◆ WHAT THE TASK ASKS
Read through the data and report every line in which the word "ambos" occurs.

◆ DATA RECORDS
=== Section Start ===

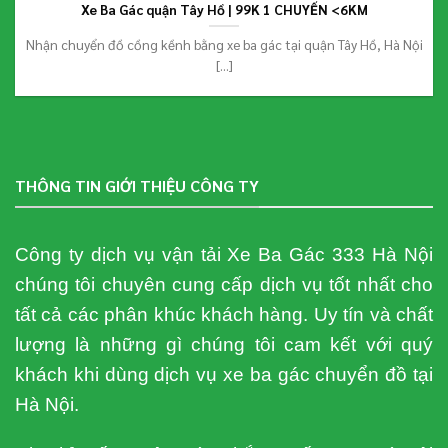
Xe Ba Gác quận Tây Hồ | 99K 1 CHUYẾN <6KM
Nhận chuyển đồ cồng kềnh bằng xe ba gác tại quận Tây Hồ, Hà Nội
[...]
THÔNG TIN GIỚI THIỆU CÔNG TY
Công ty dịch vụ vận tải Xe Ba Gác 333 Hà Nội
chúng tôi chuyên cung cấp dịch vụ tốt nhất cho
tất cả các phân khúc khách hàng. Uy tín và chất
lượng là những gì chúng tôi cam kết với quý
khách khi dùng dịch vụ xe ba gác chuyển đồ tại
Hà Nội.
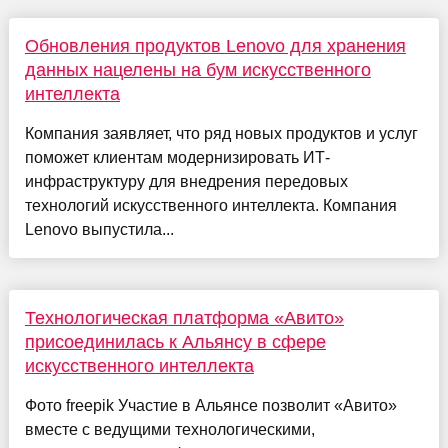
Обновления продуктов Lenovo для хранения
данных нацелены на бум искусственного
интеллекта
Компания заявляет, что ряд новых продуктов и услуг
поможет клиентам модернизировать ИТ-
инфраструктуру для внедрения передовых
технологий искусственного интеллекта. Компания
Lenovo выпустила...
Технологическая платформа «Авито»
присоединилась к Альянсу в сфере
искусственного интеллекта
Фото freepik Участие в Альянсе позволит «Авито»
вместе с ведущими технологическими,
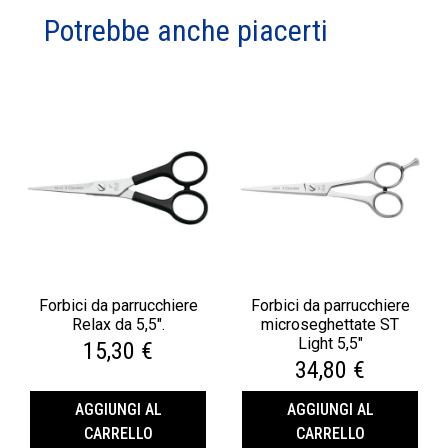
Potrebbe anche piacerti
Forbici da parrucchiere
Forbici da parrucchiere
Relax da 5,5".
microseghettate ST
Light 5,5"
15,30 €
34,80 €
AGGIUNGI AL
AGGIUNGI AL
CARRELLO
CARRELLO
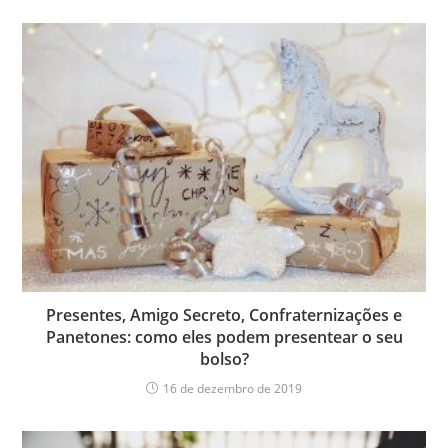
Presentes, Amigo Secreto, Confraternizações e
Panetones: como eles podem presentear o seu
bolso?
16 de dezembro de 2019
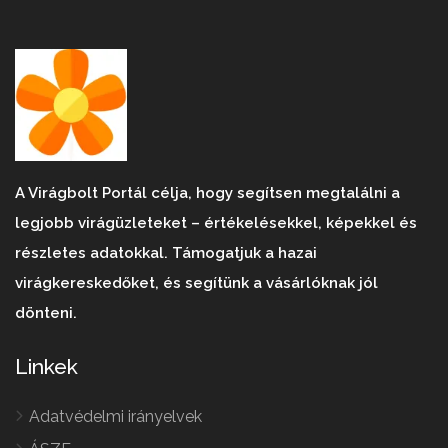
A Virágbolt Portál célja, hogy segítsen megtalálni a
legjobb virágüzleteket – értékelésekkel, képekkel és
részletes adatokkal. Támogatjuk a hazai
virágkereskedőket, és segítünk a vásárlóknak jól
dönteni.
Linkek
Adatvédelmi irányelvek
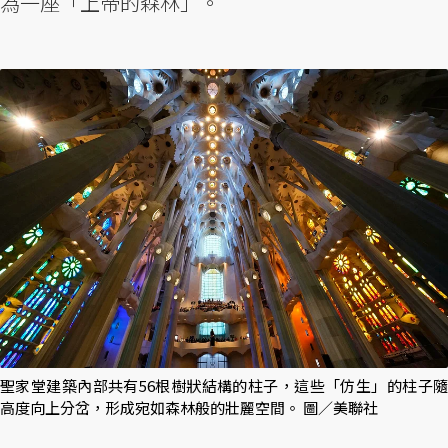
為一座「上帝的森林」。
聖家堂建築內部共有56根樹狀結構的柱子，這些「仿生」的柱子隨
高度向上分岔，形成宛如森林般的壯麗空間。 圖／美聯社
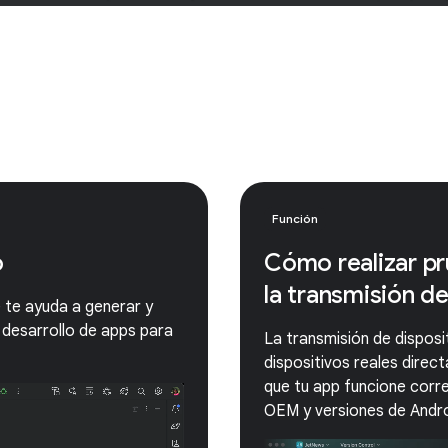
Función
o
Cómo realizar pr
la transmisión d
e te ayuda a generar y
 desarrollo de apps para
La transmisión de disposi
dispositivos reales dire
que tu app funcione corr
OEM y versiones de Andro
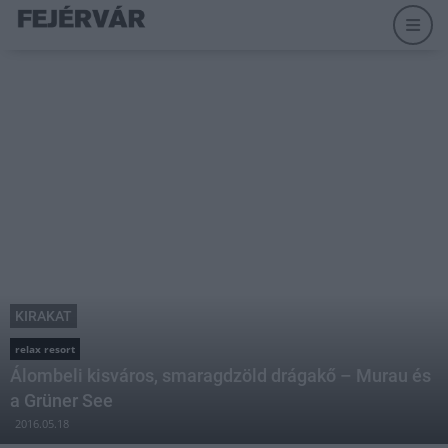
KIRAKAT
relax resort
Álombeli kisváros, smaragdzöld drágakő – Murau és
a Grüner See
2016.05.18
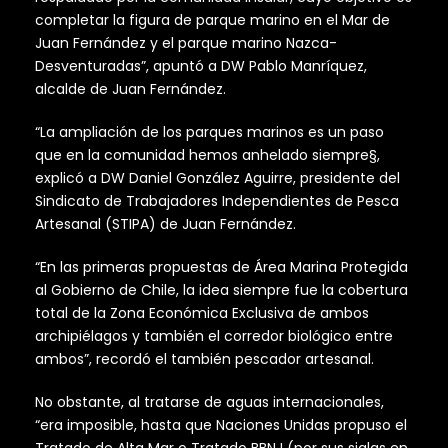
completar la figura de parque marino en el Mar de
Juan Fernández y el parque marino Nazca-
Desventuradas”, apuntó a DW Pablo Manríquez,
alcalde de Juan Fernández.
“La ampliación de los parques marinos es un paso
que en la comunidad hemos anhelado siempre§,
explicó a DW Daniel González Aguirre, presidente del
Sindicato de Trabajadores Independientes de Pesca
Artesanal (STIPA) de Juan Fernández.
“En las primeras propuestas de Área Marina Protegida
al Gobierno de Chile, la idea siempre fue la cobertura
total de la Zona Económica Exclusiva de ambos
archipiélagos y también el corredor biológico entre
ambos”, recordó el también pescador artesanal.
No obstante, al tratarse de aguas internacionales,
“era imposible, hasta que Naciones Unidas propuso el
Tratado de Alta Mar o Tratado BBNJ (por sus siglas en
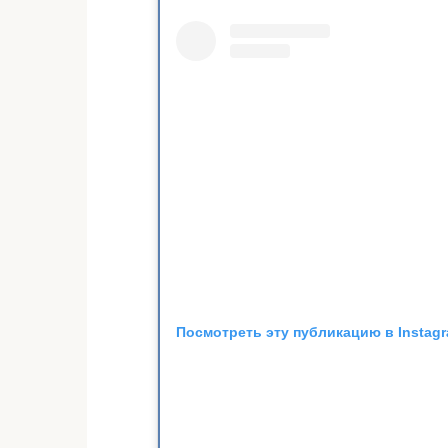
Посмотреть эту публикацию в Instag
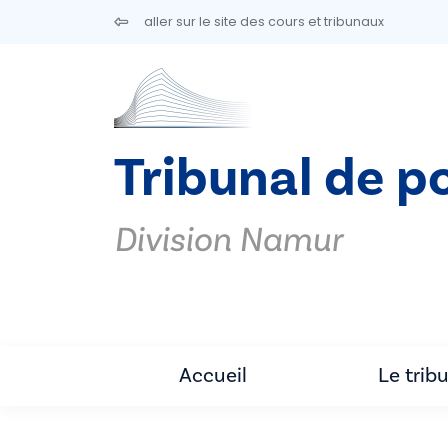
Aller au contenu principal
aller sur le site des cours et tribunaux
Tribunal de p
Division Namur
Accueil
Le trib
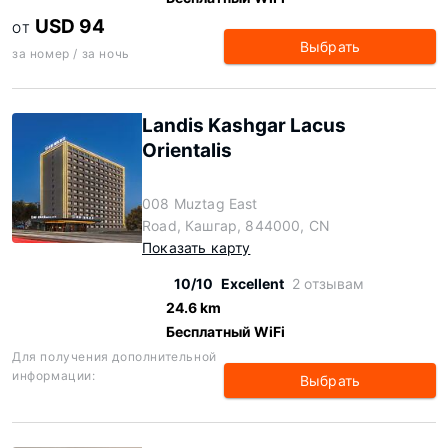
USD 94
ОТ
Выбрать
за номер / за ночь
Landis Kashgar Lacus
Orientalis
008 Muztag East
Road, Кашгар, 844000, CN
Показать карту
10/10
Excellent
2 отзывам
24.6 km
Бесплатный WiFi
Для получения дополнительной
информации:
Выбрать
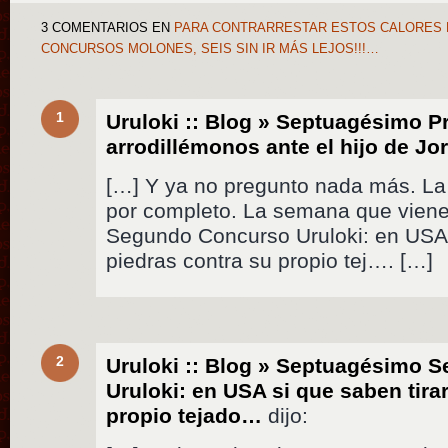
3 COMENTARIOS
EN
PARA CONTRARRESTAR ESTOS CALORES 
CONCURSOS MOLONES, SEIS SIN IR MÁS LEJOS!!!…
1
Uruloki :: Blog » Septuagésimo P
arrodillémonos ante el hijo de Jo
[…] Y ya no pregunto nada más. 
por completo. La semana que vien
Segundo Concurso Uruloki: en USA 
piedras contra su propio tej…. […]
2
Uruloki :: Blog » Septuagésimo 
Uruloki: en USA si que saben tira
propio tejado…
dijo:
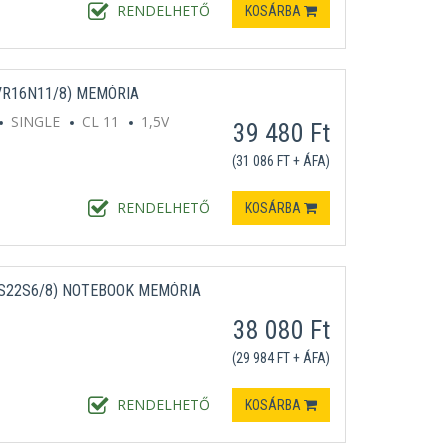
RENDELHETŐ
KOSÁRBA
VR16N11/8) MEMÓRIA
SINGLE
CL 11
1,5V
39 480 Ft
(31 086 FT + ÁFA)
RENDELHETŐ
KOSÁRBA
S22S6/8) NOTEBOOK MEMÓRIA
38 080 Ft
(29 984 FT + ÁFA)
RENDELHETŐ
KOSÁRBA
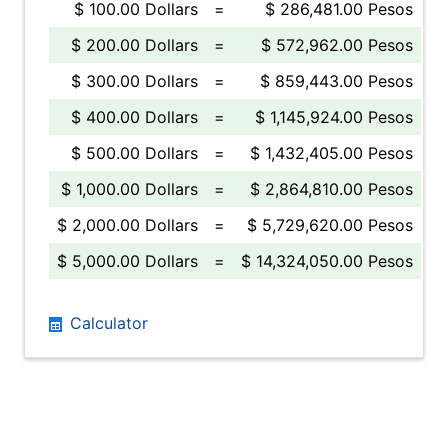
$ 100.00 Dollars
=
$ 286,481.00 Pesos
$ 200.00 Dollars
=
$ 572,962.00 Pesos
$ 300.00 Dollars
=
$ 859,443.00 Pesos
$ 400.00 Dollars
=
$ 1,145,924.00 Pesos
$ 500.00 Dollars
=
$ 1,432,405.00 Pesos
$ 1,000.00 Dollars
=
$ 2,864,810.00 Pesos
$ 2,000.00 Dollars
=
$ 5,729,620.00 Pesos
$ 5,000.00 Dollars
=
$ 14,324,050.00 Pesos
Calculator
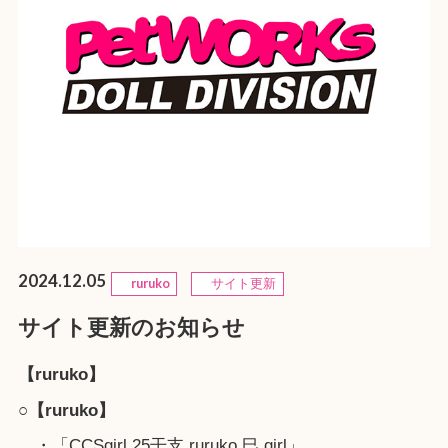
2024.12.05
ruruko
サイト更新
サイト更新のお知らせ
【ruruko】
○【ruruko】
・「CCSgirl 25干支 ruruko 巳 girl」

=== Section End ===

◆ EXERCISE OUTPUT
total de la Zona Económica Exclusiva de ambos
ambos”, recordó el también pescador artesanal.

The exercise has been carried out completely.